Scan the data beneath this task and copy each line that includes "které".
>>>
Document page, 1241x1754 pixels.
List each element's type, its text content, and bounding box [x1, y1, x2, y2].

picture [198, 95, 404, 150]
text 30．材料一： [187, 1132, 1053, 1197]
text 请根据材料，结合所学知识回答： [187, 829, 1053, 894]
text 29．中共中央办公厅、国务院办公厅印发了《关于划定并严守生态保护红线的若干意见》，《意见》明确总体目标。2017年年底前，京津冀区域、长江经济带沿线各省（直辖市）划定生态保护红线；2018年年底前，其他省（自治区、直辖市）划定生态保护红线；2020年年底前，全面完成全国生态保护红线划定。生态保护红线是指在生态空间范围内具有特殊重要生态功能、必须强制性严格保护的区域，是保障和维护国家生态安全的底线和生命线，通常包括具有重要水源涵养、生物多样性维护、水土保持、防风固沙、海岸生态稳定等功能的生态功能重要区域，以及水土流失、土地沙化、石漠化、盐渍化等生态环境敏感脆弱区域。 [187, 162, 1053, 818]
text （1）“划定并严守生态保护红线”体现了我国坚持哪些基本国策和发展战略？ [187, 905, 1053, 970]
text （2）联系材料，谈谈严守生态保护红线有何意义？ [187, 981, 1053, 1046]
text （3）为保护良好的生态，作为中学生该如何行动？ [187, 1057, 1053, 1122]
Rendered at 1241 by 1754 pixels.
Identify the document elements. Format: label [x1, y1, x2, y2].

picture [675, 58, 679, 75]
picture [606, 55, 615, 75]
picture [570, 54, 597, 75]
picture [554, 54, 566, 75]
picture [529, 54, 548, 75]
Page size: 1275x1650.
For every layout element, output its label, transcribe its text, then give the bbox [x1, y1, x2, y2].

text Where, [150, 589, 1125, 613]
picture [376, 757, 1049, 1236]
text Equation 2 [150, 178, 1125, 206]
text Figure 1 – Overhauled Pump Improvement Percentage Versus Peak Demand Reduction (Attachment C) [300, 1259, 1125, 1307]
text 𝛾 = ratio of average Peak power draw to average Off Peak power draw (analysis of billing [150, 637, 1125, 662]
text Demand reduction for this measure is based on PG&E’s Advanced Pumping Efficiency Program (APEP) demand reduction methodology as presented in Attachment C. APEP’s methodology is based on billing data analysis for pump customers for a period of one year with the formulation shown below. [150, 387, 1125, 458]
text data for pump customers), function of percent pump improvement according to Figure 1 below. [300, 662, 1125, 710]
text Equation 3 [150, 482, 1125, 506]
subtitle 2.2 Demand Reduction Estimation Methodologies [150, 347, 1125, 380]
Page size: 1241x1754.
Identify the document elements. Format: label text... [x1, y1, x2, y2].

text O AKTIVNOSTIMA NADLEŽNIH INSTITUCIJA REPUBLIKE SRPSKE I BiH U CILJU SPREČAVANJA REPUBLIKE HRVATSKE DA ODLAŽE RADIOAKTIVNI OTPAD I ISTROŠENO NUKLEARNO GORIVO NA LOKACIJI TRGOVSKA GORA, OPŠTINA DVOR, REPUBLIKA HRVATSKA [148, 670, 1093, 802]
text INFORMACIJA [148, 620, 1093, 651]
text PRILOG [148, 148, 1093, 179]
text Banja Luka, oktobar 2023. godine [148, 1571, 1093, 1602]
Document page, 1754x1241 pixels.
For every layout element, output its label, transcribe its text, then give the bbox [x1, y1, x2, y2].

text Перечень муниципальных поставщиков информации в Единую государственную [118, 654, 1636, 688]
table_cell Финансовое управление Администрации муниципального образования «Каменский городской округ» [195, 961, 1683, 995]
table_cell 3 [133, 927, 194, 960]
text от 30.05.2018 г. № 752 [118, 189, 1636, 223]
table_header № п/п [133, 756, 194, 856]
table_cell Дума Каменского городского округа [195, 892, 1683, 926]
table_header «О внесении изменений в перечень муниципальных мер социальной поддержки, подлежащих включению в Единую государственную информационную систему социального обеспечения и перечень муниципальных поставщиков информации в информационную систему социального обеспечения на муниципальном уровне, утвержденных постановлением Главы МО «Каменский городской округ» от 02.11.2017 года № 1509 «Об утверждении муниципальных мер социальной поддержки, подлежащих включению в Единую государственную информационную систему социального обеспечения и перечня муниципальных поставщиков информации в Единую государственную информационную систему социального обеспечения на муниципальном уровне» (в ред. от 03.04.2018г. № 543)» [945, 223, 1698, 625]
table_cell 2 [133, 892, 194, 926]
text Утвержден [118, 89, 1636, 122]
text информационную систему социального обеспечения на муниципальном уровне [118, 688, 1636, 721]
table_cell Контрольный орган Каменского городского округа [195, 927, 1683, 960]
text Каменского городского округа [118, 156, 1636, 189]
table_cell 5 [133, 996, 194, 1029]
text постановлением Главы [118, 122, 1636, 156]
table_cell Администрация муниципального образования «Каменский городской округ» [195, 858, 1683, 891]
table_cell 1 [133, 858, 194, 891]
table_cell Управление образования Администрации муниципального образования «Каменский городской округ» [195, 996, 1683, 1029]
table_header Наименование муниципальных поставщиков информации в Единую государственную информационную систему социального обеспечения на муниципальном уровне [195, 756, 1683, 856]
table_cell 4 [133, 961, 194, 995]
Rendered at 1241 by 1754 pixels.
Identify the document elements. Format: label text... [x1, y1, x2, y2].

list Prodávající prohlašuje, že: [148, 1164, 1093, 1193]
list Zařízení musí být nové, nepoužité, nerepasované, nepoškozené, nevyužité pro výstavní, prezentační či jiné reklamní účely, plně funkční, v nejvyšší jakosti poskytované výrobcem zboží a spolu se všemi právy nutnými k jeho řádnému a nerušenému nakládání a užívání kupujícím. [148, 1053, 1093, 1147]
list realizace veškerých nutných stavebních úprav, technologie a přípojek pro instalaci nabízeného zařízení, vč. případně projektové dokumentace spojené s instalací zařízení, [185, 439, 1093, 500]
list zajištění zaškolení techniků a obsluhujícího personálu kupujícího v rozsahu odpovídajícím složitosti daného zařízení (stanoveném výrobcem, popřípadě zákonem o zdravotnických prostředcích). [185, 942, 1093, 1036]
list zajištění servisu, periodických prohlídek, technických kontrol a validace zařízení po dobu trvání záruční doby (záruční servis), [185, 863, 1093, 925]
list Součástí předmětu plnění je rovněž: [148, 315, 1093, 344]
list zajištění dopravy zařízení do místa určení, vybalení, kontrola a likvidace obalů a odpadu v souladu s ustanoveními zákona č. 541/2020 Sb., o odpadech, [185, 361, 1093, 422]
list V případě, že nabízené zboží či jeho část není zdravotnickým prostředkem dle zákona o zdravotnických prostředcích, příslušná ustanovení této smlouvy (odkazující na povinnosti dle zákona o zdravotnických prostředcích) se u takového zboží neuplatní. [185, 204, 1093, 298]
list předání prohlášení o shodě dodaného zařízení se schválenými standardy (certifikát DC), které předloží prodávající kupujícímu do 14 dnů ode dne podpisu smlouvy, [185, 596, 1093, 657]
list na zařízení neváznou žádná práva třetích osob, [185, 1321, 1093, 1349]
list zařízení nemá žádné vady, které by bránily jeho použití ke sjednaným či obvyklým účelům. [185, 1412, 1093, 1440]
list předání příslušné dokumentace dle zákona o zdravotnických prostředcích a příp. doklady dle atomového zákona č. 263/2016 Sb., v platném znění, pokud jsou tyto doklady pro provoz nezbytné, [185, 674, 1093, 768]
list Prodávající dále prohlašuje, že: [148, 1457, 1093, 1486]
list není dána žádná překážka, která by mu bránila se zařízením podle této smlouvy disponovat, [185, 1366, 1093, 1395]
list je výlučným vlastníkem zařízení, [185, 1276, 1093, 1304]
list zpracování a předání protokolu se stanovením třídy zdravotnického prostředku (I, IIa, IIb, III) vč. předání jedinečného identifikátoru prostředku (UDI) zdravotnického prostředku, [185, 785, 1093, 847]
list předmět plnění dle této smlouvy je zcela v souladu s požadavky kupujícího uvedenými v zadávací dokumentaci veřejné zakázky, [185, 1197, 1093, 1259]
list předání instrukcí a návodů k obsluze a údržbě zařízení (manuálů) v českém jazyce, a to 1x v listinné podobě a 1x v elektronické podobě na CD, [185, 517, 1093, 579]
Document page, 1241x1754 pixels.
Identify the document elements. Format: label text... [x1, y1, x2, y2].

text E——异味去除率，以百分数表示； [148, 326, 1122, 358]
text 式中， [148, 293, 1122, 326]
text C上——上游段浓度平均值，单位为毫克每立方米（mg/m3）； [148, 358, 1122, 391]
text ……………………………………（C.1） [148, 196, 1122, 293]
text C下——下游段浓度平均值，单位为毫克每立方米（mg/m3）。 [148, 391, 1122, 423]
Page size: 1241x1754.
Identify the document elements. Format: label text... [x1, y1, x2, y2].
<<<
» Result
list předání prohlášení o shodě dodaného zařízení se schválenými standardy (certifikát DC), které předloží prodávající kupujícímu do 14 dnů ode dne podpisu smlouvy, [185, 596, 1093, 657]
list zařízení nemá žádné vady, které by bránily jeho použití ke sjednaným či obvyklým účelům. [185, 1412, 1093, 1440]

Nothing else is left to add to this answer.